Transgenres, racisme, féminisme ou encore nouvelles technologies seront également abordés. Le festival est dédié au cinéaste iranien Keywan Karimi, condamné à 223 coups de fouet pour un film et dont la nouvelle production "Drum" sera en compétition internationale. Un hommage sera également rendu à l'écrivain britannique établi près de Genève John Berger, décédé il y a un mois.

Parmi les moments forts, Rithy Panh dévoilera une immense oeuvre plastique qui rassemblera notamment des photos de Genevois en lien avec le thème de l'exil, objet du dernier film du cinéaste cambodgien. Cette exposition doit aussi être montrée dans plusieurs pays.

Rousseff notamment prévue

Côté participants, des militants turcs ont dû renoncer, faute de pouvoir quitter leur pays. Un activiste chinois contaminé au benzène comme de nombreux ouvriers qui fabriquent téléphones portables et tablettes dans son pays n'est pas certain de pouvoir venir.

En revanche, une sénatrice philippine menacée dans son pays pour son opposition à Rodrigo Duterte sera bien présente. De même que l'ancienne présidente brésilienne Dilma Rousseff, destituée il y a quelques mois, attendue pour parler de la lutte contre la faim.

Un choix qui provoque quelques interrogations mais que le festival assume. Il faut "sortir des discours convenus" et Mme Rousseff répondra aux questions qui peuvent se poser, souligne M. Mottaz. Parmi les autres personnalités attendues, figurent la Prix Nobel de la paix yéménite Tawakkol Karman ou la secrétaire générale de la Francophonie Michaëlle Jean.

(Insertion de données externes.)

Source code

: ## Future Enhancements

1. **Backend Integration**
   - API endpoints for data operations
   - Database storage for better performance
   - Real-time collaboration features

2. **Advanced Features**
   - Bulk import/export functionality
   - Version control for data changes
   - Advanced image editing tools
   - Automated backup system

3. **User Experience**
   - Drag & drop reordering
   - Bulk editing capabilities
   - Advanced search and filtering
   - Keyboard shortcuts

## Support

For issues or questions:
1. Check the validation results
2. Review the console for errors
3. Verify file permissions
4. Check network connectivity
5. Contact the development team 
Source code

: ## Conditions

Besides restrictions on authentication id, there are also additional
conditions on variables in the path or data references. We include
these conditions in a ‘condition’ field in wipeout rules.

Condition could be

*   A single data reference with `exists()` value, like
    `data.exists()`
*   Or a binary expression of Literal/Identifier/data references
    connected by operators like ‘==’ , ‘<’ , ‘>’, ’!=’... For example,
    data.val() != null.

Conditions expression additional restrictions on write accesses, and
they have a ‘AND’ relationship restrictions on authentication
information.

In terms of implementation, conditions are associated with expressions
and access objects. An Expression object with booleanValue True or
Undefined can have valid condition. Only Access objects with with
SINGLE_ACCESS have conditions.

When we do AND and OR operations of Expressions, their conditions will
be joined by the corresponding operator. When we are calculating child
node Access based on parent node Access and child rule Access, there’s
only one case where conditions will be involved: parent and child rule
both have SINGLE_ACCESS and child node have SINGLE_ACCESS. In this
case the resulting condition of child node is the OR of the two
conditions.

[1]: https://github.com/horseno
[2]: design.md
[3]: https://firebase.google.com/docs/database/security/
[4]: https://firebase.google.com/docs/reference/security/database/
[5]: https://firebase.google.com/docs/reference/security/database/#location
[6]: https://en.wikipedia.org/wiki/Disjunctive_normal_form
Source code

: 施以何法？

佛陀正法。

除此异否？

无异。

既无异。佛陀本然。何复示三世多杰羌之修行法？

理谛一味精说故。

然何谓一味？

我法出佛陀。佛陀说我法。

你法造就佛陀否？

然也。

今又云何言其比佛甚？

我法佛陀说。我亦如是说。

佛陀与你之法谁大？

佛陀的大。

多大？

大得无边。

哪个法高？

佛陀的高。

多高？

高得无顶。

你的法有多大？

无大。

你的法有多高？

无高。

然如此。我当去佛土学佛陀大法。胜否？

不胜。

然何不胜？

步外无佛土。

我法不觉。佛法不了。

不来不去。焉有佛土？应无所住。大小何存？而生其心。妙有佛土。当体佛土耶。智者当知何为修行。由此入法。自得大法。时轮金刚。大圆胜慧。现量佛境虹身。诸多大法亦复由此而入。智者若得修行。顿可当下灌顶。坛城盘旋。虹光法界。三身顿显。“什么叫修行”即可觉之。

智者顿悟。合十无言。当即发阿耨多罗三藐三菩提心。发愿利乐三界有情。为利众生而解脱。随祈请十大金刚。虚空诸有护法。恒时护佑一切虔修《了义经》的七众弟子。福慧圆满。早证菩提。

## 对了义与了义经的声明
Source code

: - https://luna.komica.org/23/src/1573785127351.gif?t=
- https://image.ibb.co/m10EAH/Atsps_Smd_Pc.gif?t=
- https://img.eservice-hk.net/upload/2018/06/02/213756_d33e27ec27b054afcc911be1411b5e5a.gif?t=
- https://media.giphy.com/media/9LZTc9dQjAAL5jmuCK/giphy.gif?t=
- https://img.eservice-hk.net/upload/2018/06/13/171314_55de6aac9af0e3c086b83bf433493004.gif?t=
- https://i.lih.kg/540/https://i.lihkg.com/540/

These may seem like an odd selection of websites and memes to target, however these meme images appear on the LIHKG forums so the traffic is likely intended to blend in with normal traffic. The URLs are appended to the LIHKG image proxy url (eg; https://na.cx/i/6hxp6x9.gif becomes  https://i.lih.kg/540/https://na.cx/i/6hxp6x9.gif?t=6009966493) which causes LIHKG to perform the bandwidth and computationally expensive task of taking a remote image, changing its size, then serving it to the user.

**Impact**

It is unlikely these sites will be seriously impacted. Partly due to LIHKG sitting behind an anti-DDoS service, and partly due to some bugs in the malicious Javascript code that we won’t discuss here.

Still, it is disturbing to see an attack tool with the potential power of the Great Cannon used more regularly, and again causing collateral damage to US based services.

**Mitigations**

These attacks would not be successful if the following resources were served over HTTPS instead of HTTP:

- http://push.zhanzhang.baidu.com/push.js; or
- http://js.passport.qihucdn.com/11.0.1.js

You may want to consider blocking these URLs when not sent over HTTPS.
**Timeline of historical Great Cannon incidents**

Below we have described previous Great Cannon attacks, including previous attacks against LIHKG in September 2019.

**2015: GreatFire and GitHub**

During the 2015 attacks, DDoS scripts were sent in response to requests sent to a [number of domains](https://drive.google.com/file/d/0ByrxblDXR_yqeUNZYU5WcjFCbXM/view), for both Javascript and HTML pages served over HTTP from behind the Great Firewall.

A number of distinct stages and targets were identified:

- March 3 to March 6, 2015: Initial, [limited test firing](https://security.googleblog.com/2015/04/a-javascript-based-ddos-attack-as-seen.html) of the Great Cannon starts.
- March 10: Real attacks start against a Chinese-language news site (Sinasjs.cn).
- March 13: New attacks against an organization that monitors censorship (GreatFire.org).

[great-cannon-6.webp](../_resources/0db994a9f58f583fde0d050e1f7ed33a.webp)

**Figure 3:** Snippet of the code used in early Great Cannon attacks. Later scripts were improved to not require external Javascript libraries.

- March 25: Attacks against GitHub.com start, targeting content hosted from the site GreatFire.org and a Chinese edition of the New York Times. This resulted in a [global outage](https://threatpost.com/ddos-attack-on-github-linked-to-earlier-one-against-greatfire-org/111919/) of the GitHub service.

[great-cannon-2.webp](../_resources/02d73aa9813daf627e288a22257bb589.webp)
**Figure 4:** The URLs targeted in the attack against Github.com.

A relever parmi les films montrés hors compétition, le documentaire "I am not your negro", coproduit par la RTS, et la fiction Moonlight qui ont reçu tous deux de nombreuses récompenses.

Une quinzaine de films sont en compétition dans les catégories de fiction ou de documentaires. Le jury de la première sera présidé par le plasticien marocain Mounir Fatmi qui présentera également une exposition. Celui du documentaire sera mené par la cinéaste norvégienne Deeyah Khan.